I mean when I run it manually. It doesn't do it automatically though. That is what I can't seem to figure our why it won't. I created a file and place that command in it. I then place the file on the cron.hourly directory. The daemon is now running, so I am not sure what else I need to do to make it work.
So you mean place the second command you gave me like this in the file?
Yes. You mean the file /root/log.hourly is not being created?
Can you try to add the command to a "user" crontab? For example, as root you can do
this will open an empty file in the vi editor. Assuming you have an executable copy of your script in /root/script.sh, you can simply add the following line:
0 * * * * /root/script.sh
save and exit. The crontab will be written in /var/spool/cron/tabs/root and will be added to the scheduled tasks at most one minute later. Please, try this and tell us if it works. For detail about the crontab format (if you are not experienced with that) look at
That file has not been created thus far. That is if the last example I gave with the format you told me is correct. What do you mean by this statement:
Assuming you have an executable copy of your script in /root/script.sh, you can simply add the following line:
Sorry, I am new to this and I didn't understand what you meant by this statement. Also, didn't understand the part about having an executable copy in the /root/script.sh.
Does the file I create with the move command and all have to have a certain type of extension on it? My understand of it was that I just create a file with the command in it and just place it in the cron.hourly directory and as long as the cron daemon is running it would work? Is that not right?
I apologize again for not having a better understand of what your asking.
Don't worry. I will explain better.

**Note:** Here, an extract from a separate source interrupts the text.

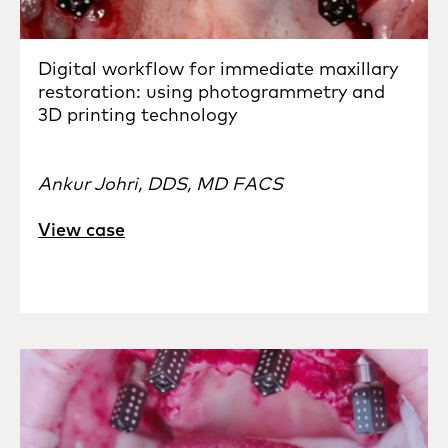
Digital workflow for immediate maxillary
restoration: using photogrammetry and
3D printing technology
Ankur Johri, DDS, MD FACS
View case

Indeed, putting a file in cron.hourly should work provided it is executable. I was just asking to you to try another method.
Instead of using the cron.hourly, cron.daily, cron.weekly, cron.monthly system controlled by the /etc/crontab file, you can schedule jobs on a per-user basis. Each user on your system has the possibility to define and mantain his own crontab. The command to do this is
and the resulting crontab will be automatically written in the /var/spool/cron directory and will be called as the user name owning the crontab.
So if your script is /root/script.sh or /root/pippo or /path/to/your/script/name_of_the_script (that is regardless its name and extension) you can edit your crontab (I assume you're root for this test) and put the line
0 * * * * /root/pippo
this will execute the script /root/pippo at 0 minutes of each hour of each day of the year. If this doesn't work, we must investigate the problem further, otherwise there is some mis-configuration in the /etc/crontab system.
Ok, the files moved. What should I do now to troubleshoot why it won't work the other way of just placing the file in the cron.hourly directory? What is the difference in how I was doing to editing the crontab file and adding that line in it? Should I have done that before to show where the file is in the cron.hourly directory?
Oh, and when it ran, it did create a file by the root user name, but it was in the tab folder under the /var/spool/cron directory, if that makes any difference.